▶ EXERCISE TEXT:
──────────────────────────────

For purposes of Dr. Young’s employment agreement, a “Change of Control” means a merger, consolidation, sale of substantially all assets of the Company or transfer of beneficial ownership (as determined pursuant to Rule 13d-3 under the Exchange Act) of outstanding shares of the capital stock of the Company by 1 (one) or more shareholders of the Company, in which the shareholders of the Company immediately prior to such merger, consolidation, sale or transfer do not own at least 50% (fifty percent) of the combined voting power of the capital stock of the Company or surviving or successor corporation or entity immediately after such transaction.

 

In addition, in the event of a change in control, if Dr. Young’s employment is terminated or he resigns for “good reason” within twelve months after the change in control or a merger or change in control in which the successor corporation did not assume or substitute outstanding awards, then Dr. Young’s stock options will become immediately exercisable and vested as of the date of termination or resignation.  See “Acceleration of Equity Awards” above.

 

30

 

If we had terminated Dr. Young’s employment without cause and not as a result of a Change of Control on December 31, 2019, the last business day of our fiscal 2019, Dr. Young would have received severance benefits under his employment agreement equal to (a) a payment of $445,000, equal to twelve (12) months of his current base salary, and (b) reimbursement of twenty-four (24) months of health benefits of $43,814.    

 

Fischer Employment Contract

 

On August 11, 2014, we entered into an employment agreement with Mr. Gary L. Fischer, our Vice President and Chief Financial Officer. In the event that Mr. Fischer is terminated without cause, we shall pay Mr. Fischer an amount limited to the payment of his salary and other earned compensation through the effective date of termination in addition to any severance to which he may be entitled under our severance pay plan or policy or may be granted by the Compensation Committee.

──────────────────────────────

▶ BRIEF A: In the employment agreement text, on what date did the company enter into an employment agreement with Gary L. Fischer?

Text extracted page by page
──────────────────────────────

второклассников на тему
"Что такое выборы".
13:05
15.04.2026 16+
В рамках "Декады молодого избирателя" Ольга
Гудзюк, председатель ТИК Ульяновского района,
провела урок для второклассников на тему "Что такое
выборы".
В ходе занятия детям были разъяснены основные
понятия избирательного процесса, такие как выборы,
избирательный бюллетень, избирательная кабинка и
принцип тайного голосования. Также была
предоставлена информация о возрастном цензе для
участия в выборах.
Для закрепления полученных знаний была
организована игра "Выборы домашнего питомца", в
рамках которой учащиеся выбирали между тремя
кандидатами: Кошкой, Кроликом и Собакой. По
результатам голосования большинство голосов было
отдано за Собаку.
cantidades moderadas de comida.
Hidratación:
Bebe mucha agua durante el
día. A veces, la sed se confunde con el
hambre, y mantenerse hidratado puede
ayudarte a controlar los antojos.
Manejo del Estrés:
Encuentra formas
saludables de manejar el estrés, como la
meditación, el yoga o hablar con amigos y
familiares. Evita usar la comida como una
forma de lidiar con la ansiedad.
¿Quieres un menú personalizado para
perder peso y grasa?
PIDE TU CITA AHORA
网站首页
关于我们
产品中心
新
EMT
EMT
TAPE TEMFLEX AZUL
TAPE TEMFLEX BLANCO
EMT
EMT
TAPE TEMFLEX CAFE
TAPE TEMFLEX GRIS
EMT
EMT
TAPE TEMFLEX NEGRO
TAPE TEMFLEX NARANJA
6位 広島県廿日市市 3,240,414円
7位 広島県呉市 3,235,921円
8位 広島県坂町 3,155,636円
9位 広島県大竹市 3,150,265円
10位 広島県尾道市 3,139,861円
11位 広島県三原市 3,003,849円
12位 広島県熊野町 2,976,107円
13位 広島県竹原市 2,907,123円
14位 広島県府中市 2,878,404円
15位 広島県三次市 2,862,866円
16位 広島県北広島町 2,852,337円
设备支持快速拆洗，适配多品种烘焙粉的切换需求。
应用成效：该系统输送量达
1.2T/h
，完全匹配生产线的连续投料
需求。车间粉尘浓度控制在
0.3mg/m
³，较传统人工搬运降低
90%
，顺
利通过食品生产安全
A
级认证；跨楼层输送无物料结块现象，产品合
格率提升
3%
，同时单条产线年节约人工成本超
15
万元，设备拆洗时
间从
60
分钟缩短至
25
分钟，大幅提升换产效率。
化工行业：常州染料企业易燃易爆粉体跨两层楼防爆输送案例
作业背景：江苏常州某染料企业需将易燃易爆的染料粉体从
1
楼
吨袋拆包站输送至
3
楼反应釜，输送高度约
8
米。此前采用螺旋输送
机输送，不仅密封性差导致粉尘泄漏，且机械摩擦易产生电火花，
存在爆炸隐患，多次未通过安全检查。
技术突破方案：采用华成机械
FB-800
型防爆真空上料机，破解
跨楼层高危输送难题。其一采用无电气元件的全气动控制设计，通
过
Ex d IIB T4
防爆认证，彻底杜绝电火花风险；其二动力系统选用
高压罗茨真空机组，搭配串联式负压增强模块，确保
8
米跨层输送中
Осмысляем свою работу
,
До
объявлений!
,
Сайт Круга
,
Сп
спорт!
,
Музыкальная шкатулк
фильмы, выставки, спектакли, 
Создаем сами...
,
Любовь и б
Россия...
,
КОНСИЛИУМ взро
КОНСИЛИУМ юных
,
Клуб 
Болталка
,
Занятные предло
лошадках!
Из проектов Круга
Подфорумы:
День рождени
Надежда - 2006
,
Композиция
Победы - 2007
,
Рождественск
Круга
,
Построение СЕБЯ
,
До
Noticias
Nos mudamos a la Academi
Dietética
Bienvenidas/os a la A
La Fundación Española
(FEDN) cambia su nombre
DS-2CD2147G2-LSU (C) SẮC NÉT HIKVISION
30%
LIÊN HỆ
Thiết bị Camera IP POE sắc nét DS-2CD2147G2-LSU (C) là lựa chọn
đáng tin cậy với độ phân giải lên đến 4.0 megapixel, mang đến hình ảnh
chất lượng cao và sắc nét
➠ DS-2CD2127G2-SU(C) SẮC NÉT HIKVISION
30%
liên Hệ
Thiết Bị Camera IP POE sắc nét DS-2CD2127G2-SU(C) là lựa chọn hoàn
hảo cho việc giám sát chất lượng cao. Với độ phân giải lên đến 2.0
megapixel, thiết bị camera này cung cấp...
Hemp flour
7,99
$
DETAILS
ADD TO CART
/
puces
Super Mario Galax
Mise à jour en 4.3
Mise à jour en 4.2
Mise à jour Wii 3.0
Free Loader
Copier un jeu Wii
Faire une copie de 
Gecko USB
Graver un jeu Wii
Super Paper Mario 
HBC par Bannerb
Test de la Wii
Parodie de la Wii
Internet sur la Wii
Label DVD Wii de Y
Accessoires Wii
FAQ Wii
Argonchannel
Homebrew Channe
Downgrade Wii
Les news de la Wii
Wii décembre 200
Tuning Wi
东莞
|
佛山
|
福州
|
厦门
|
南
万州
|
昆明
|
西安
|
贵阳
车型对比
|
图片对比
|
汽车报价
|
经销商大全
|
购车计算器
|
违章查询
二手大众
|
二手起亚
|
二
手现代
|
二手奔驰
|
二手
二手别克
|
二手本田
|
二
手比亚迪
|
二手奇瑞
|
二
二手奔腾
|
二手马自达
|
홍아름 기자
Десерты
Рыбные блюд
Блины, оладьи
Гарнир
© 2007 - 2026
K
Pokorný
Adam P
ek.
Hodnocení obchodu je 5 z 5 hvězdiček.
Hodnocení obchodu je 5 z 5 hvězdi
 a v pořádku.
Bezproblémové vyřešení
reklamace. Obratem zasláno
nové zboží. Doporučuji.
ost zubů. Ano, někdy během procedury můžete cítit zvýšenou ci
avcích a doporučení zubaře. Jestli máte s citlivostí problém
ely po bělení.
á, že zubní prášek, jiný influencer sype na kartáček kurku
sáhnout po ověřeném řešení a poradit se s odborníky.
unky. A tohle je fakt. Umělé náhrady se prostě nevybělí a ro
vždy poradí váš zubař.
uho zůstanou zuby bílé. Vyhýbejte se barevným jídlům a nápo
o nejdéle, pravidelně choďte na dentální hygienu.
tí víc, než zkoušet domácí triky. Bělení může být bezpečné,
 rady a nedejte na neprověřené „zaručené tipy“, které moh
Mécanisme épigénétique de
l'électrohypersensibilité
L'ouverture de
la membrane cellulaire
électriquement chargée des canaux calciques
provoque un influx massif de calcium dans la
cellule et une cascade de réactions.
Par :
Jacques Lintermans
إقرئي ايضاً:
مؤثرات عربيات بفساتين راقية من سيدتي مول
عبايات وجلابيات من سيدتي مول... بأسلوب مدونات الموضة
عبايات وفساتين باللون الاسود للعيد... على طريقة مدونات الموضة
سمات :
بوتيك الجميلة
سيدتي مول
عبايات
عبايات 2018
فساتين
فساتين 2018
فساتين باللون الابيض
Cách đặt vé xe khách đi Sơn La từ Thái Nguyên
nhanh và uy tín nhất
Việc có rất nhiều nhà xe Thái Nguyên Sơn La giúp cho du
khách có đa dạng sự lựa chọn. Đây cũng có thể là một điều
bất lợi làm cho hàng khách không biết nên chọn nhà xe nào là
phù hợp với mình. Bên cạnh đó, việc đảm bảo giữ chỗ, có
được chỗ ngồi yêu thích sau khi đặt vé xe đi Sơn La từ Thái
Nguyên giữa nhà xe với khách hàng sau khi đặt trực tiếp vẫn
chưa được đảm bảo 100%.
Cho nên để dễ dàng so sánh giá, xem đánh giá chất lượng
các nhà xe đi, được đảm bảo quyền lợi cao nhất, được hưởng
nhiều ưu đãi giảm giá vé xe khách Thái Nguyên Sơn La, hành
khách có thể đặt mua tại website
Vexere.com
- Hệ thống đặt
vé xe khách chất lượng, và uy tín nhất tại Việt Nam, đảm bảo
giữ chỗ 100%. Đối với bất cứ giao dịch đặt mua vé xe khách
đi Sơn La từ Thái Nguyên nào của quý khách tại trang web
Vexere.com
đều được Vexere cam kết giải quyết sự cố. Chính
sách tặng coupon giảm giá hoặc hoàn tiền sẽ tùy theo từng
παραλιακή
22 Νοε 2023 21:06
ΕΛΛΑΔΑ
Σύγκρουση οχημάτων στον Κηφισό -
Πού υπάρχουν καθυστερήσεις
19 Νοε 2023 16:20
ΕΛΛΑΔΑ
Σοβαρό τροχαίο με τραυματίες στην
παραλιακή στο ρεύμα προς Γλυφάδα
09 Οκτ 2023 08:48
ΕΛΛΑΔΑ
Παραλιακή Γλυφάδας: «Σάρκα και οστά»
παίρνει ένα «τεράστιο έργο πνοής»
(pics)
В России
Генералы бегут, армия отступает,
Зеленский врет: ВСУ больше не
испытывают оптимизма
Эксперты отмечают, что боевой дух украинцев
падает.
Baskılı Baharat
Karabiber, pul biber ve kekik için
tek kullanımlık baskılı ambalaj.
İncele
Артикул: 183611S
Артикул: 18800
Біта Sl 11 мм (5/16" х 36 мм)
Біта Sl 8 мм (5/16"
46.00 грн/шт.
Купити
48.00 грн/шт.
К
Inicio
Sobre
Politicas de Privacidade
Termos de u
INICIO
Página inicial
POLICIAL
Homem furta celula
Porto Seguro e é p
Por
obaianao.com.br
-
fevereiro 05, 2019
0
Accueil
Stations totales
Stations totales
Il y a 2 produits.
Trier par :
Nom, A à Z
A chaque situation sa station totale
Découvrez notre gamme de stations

──────────────────────────────

▶ BRIEF B: Please output the records line for line, copied exactly, from their very start down through the line that contains "Bebe mucha agua durante el", including that line.

▶ YOUR RESPONSE A: August 11, 2014.

▶ YOUR RESPONSE B:
второклассников на тему
"Что такое выборы".
13:05
15.04.2026 16+
В рамках "Декады молодого избирателя" Ольга
Гудзюк, председатель ТИК Ульяновского района,
провела урок для второклассников на тему "Что такое
выборы".
В ходе занятия детям были разъяснены основные
понятия избирательного процесса, такие как выборы,
избирательный бюллетень, избирательная кабинка и
принцип тайного голосования. Также была
предоставлена информация о возрастном цензе для
участия в выборах.
Для закрепления полученных знаний была
организована игра "Выборы домашнего питомца", в
рамках которой учащиеся выбирали между тремя
кандидатами: Кошкой, Кроликом и Собакой. По
результатам голосования большинство голосов было
отдано за Собаку.
cantidades moderadas de comida.
Hidratación:
Bebe mucha agua durante el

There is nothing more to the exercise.